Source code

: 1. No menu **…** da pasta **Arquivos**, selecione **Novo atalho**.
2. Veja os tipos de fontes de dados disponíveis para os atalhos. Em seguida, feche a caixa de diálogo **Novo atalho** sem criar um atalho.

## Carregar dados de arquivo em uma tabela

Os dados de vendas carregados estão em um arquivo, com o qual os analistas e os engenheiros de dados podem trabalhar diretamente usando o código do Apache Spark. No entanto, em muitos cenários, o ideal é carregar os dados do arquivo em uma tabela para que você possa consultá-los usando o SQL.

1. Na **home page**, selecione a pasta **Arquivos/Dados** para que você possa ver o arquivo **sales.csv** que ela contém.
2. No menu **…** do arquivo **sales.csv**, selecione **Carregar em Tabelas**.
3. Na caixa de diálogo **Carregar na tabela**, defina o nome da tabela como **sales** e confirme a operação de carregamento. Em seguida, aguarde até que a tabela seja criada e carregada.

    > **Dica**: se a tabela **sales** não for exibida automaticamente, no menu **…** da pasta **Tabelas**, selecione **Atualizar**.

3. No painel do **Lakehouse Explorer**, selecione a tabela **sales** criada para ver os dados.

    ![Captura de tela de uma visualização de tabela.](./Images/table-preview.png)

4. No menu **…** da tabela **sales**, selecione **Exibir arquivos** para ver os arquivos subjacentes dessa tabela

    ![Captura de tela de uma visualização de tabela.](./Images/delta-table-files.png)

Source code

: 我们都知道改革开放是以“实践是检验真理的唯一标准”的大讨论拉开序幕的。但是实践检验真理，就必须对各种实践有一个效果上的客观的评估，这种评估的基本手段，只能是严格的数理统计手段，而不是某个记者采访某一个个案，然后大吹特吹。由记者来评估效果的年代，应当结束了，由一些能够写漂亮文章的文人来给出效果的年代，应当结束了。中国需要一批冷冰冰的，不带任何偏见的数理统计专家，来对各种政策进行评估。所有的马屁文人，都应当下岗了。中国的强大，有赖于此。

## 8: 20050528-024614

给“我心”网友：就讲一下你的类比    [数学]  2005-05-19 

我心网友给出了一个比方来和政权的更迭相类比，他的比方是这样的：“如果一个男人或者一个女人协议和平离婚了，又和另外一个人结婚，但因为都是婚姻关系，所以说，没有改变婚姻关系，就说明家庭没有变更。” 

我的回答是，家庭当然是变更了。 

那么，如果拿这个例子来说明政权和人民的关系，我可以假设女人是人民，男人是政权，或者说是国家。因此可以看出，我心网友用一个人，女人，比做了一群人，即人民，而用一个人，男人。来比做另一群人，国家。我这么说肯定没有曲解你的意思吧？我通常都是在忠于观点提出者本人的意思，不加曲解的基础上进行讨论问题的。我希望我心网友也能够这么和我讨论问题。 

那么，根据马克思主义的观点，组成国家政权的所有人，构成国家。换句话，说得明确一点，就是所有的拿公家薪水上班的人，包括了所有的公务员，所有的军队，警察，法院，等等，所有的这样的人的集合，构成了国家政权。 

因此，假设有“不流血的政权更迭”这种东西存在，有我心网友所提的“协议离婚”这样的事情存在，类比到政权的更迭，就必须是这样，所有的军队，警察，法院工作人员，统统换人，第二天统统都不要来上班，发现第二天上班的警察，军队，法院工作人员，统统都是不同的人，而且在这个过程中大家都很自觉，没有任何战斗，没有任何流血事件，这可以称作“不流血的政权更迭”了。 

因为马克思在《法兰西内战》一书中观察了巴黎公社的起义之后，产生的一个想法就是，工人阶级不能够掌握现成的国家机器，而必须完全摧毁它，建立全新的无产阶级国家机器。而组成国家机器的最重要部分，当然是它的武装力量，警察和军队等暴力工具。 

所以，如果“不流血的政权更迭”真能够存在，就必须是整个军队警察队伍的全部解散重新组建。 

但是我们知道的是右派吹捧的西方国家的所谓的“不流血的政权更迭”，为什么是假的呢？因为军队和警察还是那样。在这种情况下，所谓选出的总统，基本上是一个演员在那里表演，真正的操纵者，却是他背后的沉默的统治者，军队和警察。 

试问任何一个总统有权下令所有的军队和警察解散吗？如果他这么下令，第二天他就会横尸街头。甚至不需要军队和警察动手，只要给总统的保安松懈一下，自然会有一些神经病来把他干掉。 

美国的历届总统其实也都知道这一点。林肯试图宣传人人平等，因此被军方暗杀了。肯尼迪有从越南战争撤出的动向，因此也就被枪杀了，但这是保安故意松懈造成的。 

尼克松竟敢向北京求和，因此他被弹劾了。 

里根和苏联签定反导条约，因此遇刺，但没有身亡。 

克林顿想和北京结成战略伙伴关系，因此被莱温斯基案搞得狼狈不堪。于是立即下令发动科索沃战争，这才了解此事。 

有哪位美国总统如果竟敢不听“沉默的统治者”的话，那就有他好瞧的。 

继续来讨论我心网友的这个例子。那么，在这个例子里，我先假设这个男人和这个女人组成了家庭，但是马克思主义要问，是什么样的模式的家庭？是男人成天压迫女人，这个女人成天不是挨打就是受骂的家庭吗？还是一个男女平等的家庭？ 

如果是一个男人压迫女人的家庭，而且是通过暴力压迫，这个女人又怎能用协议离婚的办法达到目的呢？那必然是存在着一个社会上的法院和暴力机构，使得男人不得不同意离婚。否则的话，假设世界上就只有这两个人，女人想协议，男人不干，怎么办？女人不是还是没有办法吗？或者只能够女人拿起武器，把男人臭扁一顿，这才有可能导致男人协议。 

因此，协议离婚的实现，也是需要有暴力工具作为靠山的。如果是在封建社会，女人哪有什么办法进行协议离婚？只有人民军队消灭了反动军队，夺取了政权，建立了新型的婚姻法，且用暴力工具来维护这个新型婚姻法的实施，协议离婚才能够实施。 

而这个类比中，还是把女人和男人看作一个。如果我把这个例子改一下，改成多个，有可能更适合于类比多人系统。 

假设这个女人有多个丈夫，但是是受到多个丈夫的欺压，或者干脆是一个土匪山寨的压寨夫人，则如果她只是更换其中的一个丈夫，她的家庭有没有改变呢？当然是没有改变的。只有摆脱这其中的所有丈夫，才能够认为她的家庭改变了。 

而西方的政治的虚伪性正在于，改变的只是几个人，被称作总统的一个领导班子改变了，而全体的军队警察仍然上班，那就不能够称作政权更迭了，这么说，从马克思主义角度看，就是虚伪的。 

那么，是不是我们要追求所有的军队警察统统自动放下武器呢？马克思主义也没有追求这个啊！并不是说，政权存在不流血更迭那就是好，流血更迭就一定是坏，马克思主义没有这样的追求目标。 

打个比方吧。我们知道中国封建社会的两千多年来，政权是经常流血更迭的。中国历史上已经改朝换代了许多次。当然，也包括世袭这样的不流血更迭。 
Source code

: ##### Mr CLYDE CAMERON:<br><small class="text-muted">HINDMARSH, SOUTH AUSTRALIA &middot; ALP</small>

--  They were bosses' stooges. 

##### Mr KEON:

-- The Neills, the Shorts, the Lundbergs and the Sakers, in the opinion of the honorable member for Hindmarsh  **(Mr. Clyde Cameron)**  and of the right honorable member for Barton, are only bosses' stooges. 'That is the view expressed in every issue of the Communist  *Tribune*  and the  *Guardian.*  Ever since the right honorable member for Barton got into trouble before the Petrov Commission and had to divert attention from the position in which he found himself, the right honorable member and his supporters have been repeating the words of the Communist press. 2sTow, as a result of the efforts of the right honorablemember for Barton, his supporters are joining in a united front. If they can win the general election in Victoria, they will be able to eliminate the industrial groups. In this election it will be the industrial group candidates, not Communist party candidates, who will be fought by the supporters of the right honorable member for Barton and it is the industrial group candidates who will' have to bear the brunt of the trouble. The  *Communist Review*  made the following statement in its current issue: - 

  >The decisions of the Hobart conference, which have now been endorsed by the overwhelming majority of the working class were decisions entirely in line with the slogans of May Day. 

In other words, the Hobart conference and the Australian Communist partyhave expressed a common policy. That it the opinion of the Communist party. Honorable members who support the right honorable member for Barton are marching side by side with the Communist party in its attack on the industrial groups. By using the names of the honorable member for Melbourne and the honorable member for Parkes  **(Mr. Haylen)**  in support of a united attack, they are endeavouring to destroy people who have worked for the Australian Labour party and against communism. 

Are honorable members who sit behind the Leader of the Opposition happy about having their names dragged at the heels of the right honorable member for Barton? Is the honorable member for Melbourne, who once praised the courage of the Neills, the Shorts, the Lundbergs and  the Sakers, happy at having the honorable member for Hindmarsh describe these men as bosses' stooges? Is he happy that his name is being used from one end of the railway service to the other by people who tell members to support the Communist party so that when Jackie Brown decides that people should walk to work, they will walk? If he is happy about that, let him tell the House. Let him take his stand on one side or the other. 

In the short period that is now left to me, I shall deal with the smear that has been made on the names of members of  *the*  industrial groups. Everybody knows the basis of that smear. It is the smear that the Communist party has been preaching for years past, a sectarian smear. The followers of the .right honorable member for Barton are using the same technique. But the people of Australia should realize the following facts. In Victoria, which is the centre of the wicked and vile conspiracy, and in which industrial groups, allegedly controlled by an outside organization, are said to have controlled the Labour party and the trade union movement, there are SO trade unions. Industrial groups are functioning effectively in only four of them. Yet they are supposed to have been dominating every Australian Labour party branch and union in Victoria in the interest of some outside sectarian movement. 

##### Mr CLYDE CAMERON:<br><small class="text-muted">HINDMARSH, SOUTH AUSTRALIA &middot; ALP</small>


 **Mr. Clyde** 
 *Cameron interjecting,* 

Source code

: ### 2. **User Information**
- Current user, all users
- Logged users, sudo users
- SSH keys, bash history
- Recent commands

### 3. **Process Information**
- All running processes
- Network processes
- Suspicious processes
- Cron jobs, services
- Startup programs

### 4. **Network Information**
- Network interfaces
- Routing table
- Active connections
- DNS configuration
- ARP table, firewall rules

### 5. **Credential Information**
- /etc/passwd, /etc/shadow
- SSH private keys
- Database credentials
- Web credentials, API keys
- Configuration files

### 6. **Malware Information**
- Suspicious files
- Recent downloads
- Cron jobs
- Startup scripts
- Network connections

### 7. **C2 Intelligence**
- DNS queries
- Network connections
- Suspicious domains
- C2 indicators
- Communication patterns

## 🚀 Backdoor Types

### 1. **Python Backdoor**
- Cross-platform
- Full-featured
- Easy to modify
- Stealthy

##############################

→ **TO DO**
Starting from the line holding "- Suspicious domains", restate the remaining lines of the data word for word, including the last.

→ **ANSWER BELOW**
- Suspicious domains
- C2 indicators
- Communication patterns

## 🚀 Backdoor Types

### 1. **Python Backdoor**
- Cross-platform
- Full-featured
- Easy to modify
- Stealthy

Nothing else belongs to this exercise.